Donald Trump, on a crusade to make Nixon look respectable
According to Gizmodo, it is 1600 ft. in diameter.. https://gizmodo.com/bennu-is-n...
You're messin' with my Zen Thing, man.....
We look upon that with horror today, but it just didn't matter back then because they didn't have standardized measuring tools. The machines necessary to mass produce standardized measuring tools didn't come about until the Industrial Revolution in the 1800s. So the king could mess with the units all he wanted. The people would just ignore it and build using whatever measuring tools they had on hand. As long as a "foot" remained consistent for a single building project, it worked out.

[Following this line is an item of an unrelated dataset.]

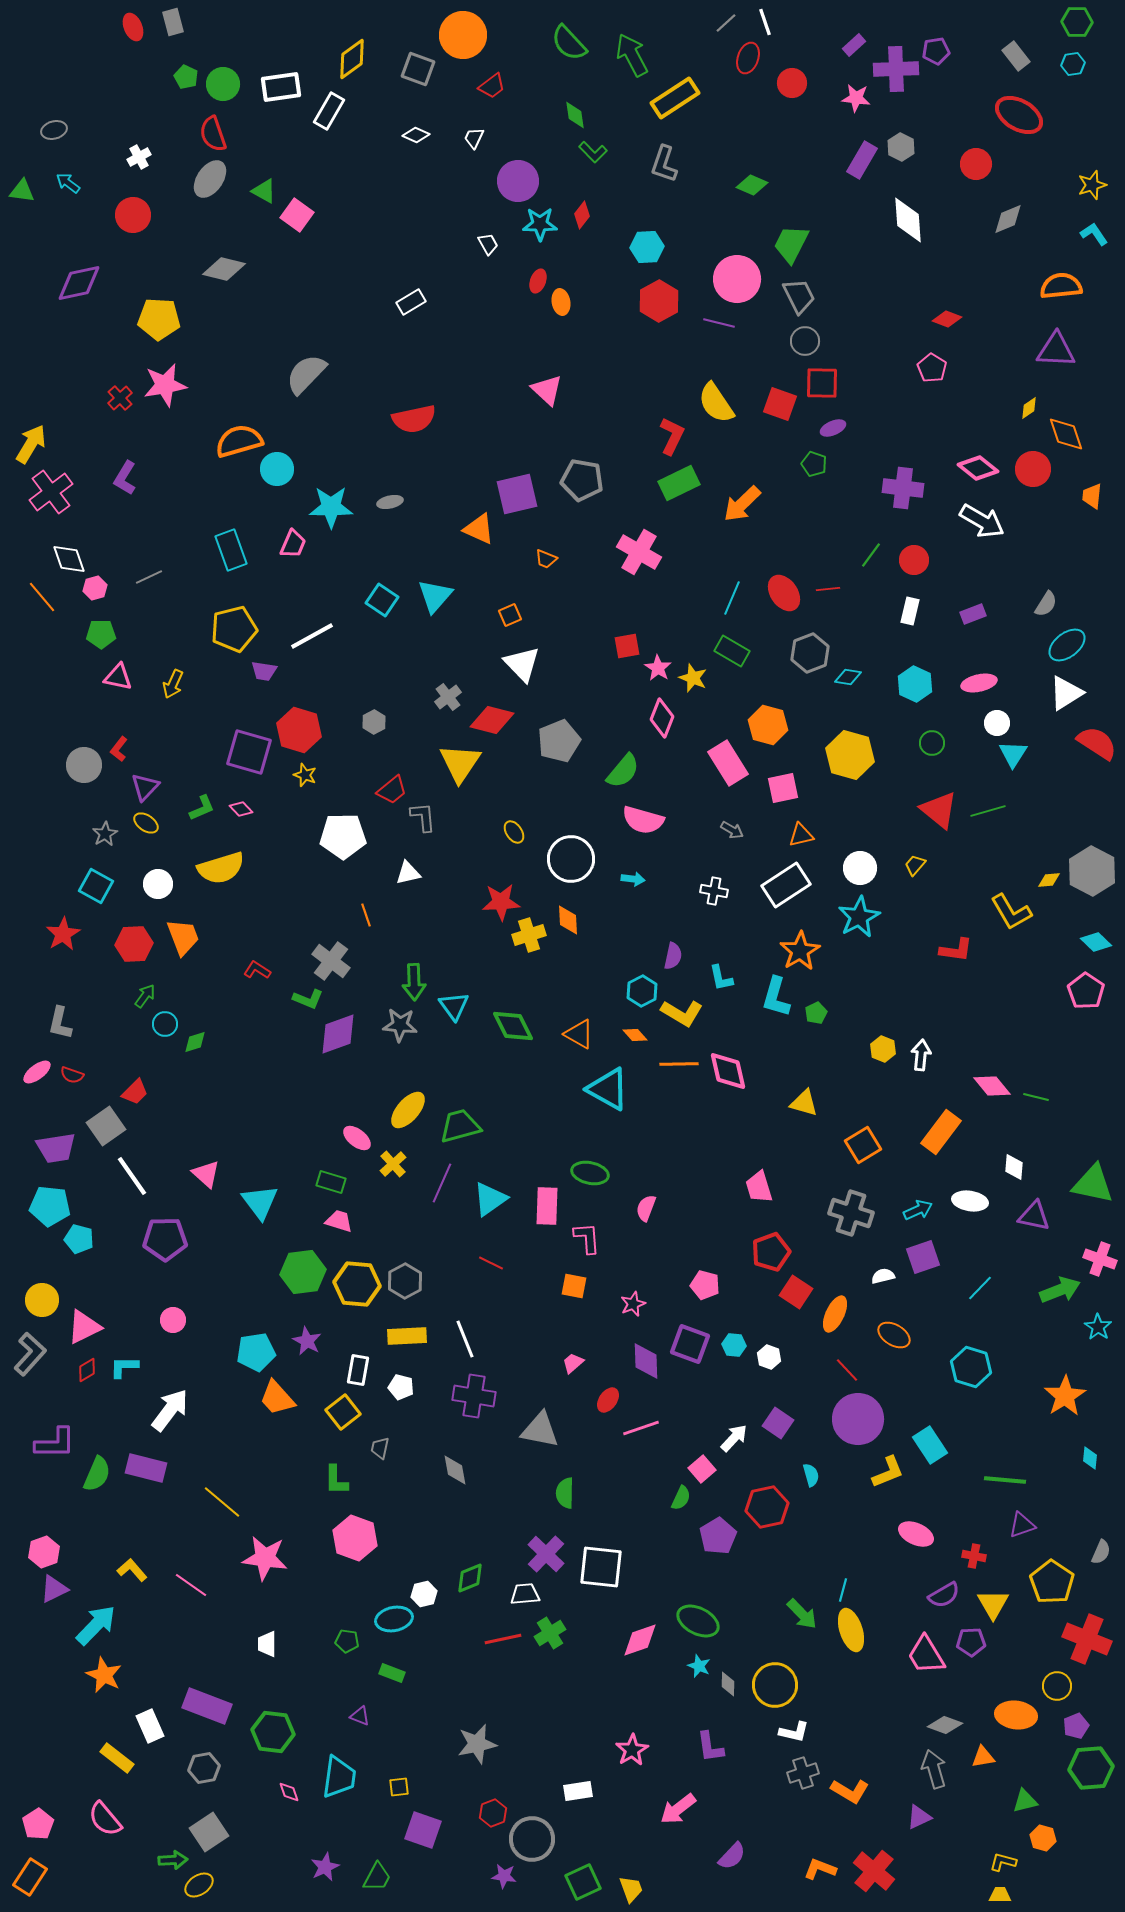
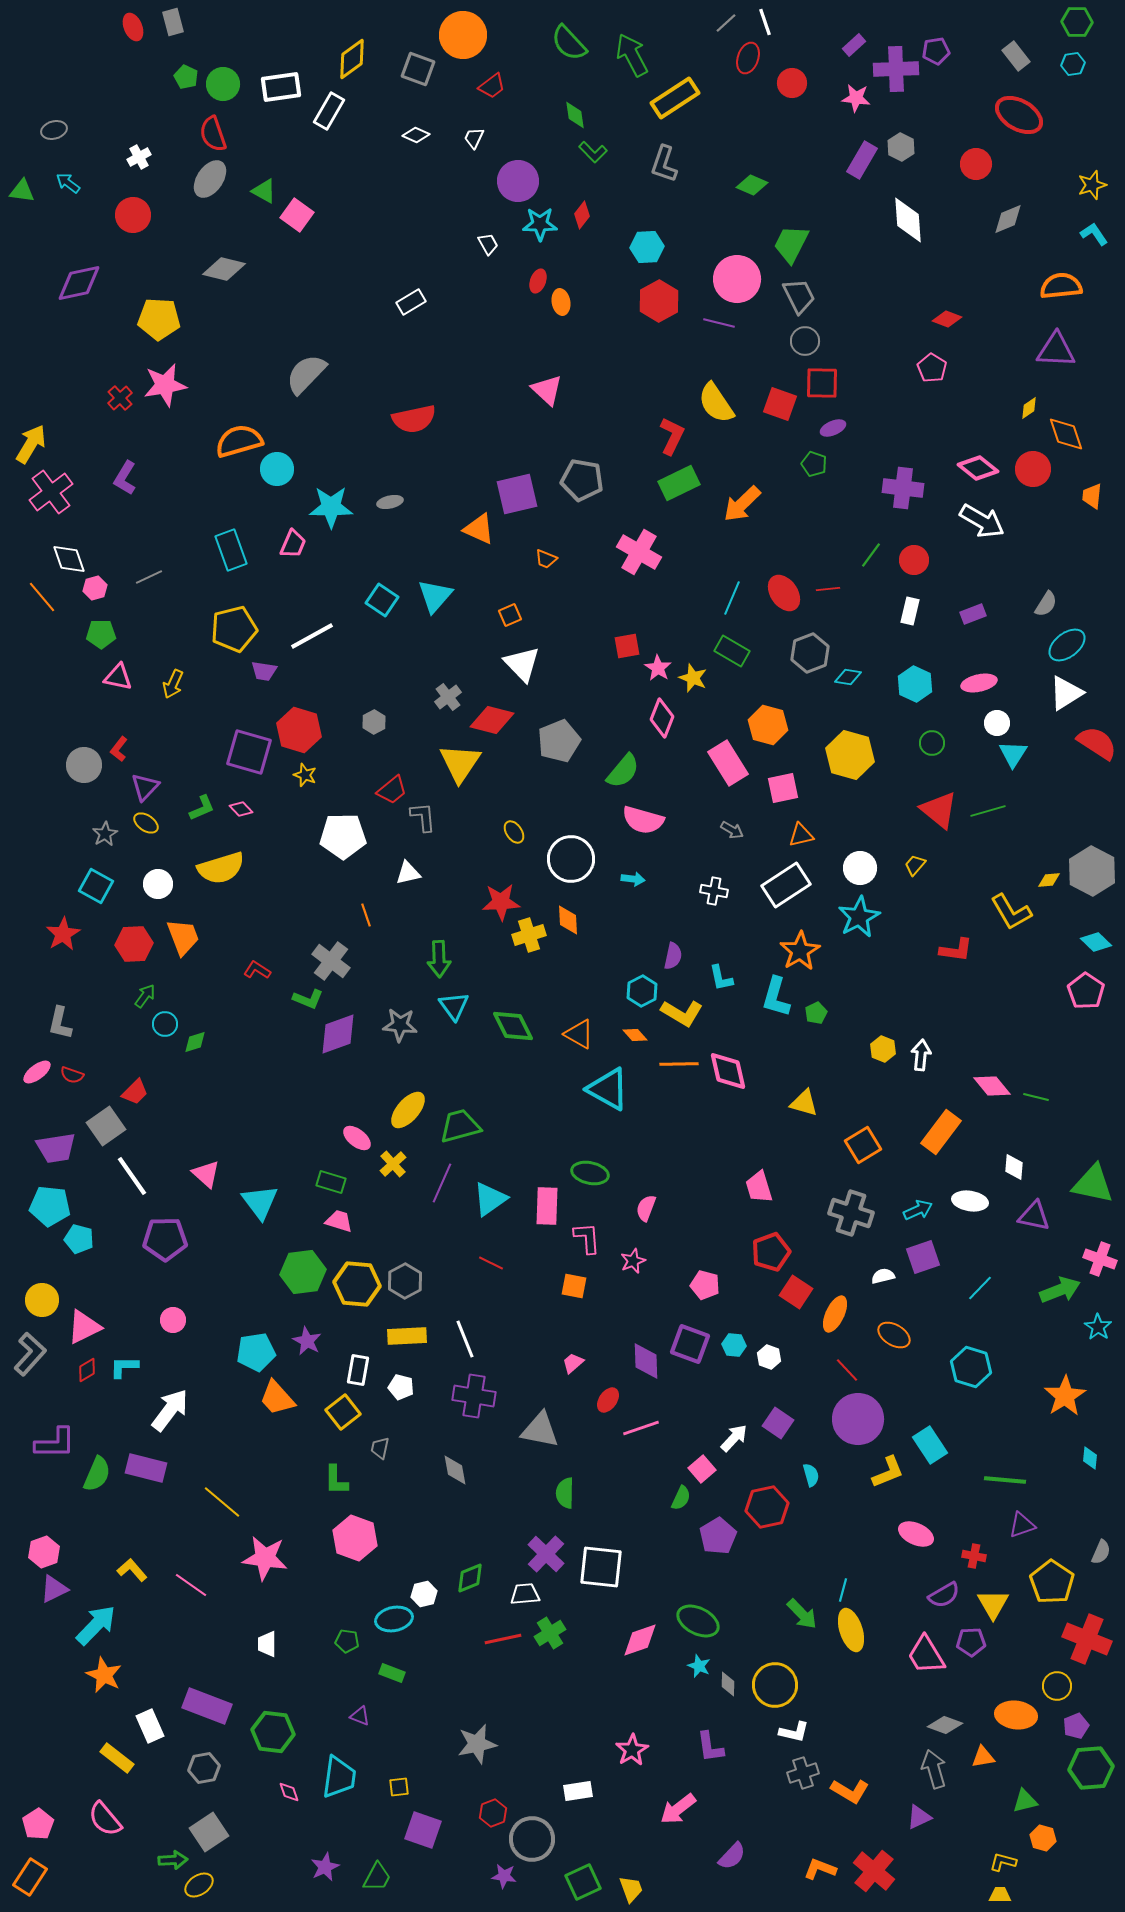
green arrow at (414, 982): moved 25 px right, 23 px up
pink star at (633, 1304): moved 43 px up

Weights remained more consistent because they were used for measuring the value of things (sacks of wheat, grains of gold, etc). Merchants carried standardized weights to use in trades (though I'm sure many of them cheated).
The most interesting aspect of Imperial measurements is how liquid volume was measured. In the Imperial system they're based on powers of 2. 4 pecks in a bushel, 2 gallons in a peck, 4 quarts in a gallon, 2 pints in a quart, etc. Ask yourself, how do you split a liquid into equal parts if you don't have standardizes measuring containers? You put two containers on a balance scale, and pour liquid into both sides until they're balanced. Then you know you've divided the original volume into equal halves.